An airline pilot friend of mine admits to nodding off in flight once, then waking up:
'Oh, sorry John, how long was I out?'
'John? JOHN!!!'
My first real job was as a computer operator on an IBM mainframe, which was shiftwork. On a nightshift week, I found that if I stayed awake though Monday and went to work Monday night, then came home on Tuesday morning and went to bed, I'd wake up Tuesday evening feeling half-dead, and moped around not doing anything for the evening, then going to work again. Rinse, repeat though the week, so by the end I'd done nothing but work, sleep, and feel too lousy to do anything, so I'd effectively lost a week of my life.

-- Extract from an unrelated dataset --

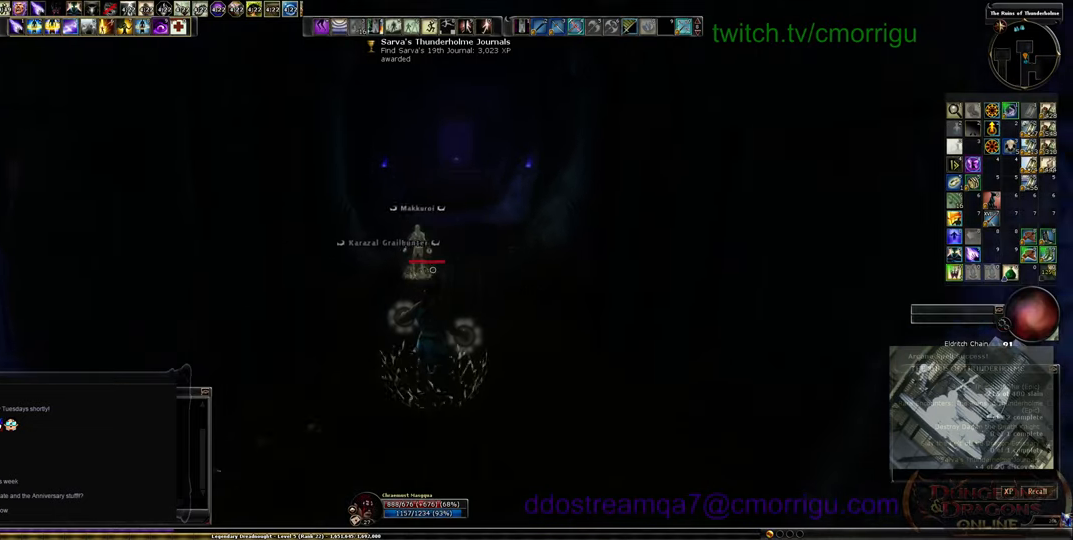
{"keys": ["w"], "events": []}
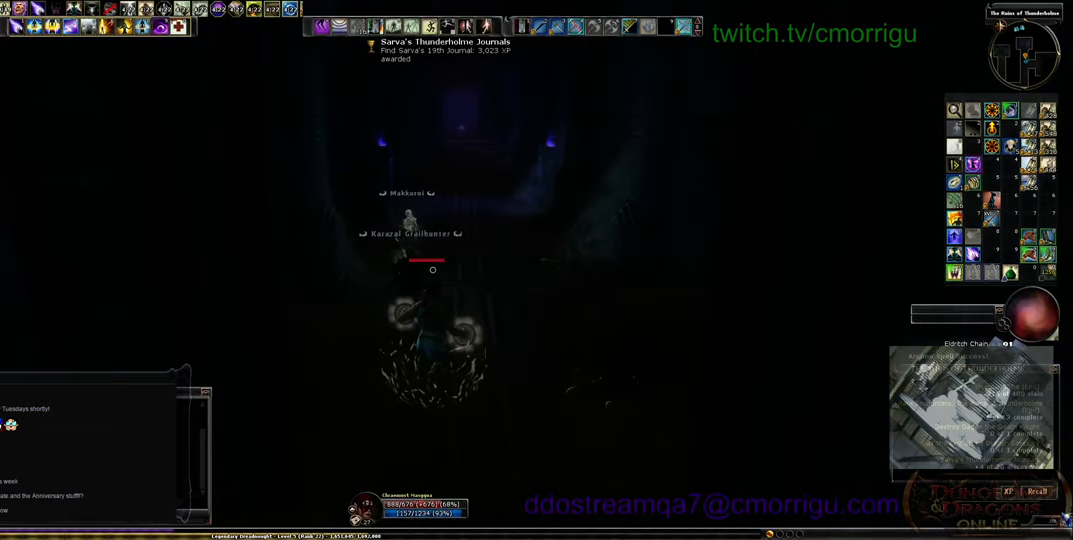
{"keys": ["w"], "events": []}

So I decided to stay up. I'd usually make it to Wednesday morning OK (no sleep for about 48hrs) but sometimes the drive home was 'interesting'. I could have the radio up loud, the window open, my head out in the breeze, and I still couldn't stay awake - even holding one eye open with my fingers wouldn't work! When this happened I'd pull into a layby and get half an hour's kip, which was enough that I could then drive home.
I was young and stupid, and I certainly wouldn't do it now, but it taught me that if you're really tired, *nothing* will keep you awake. In the context of this place, 'we' really need to accept this and tackle it as a problem, and making it the pilots' responsibility to stay awake won't (doesn't) work. Like spotting your own errors, it's not effective, so someone/something needs to do it.
Perhaps some sort of challenge/response that needs to be handled every now and then when the crew haven't made any inputs to anything for a while, and a wake up call if they don't respond?
Oh, and it would be a good idea in road vehicles, too!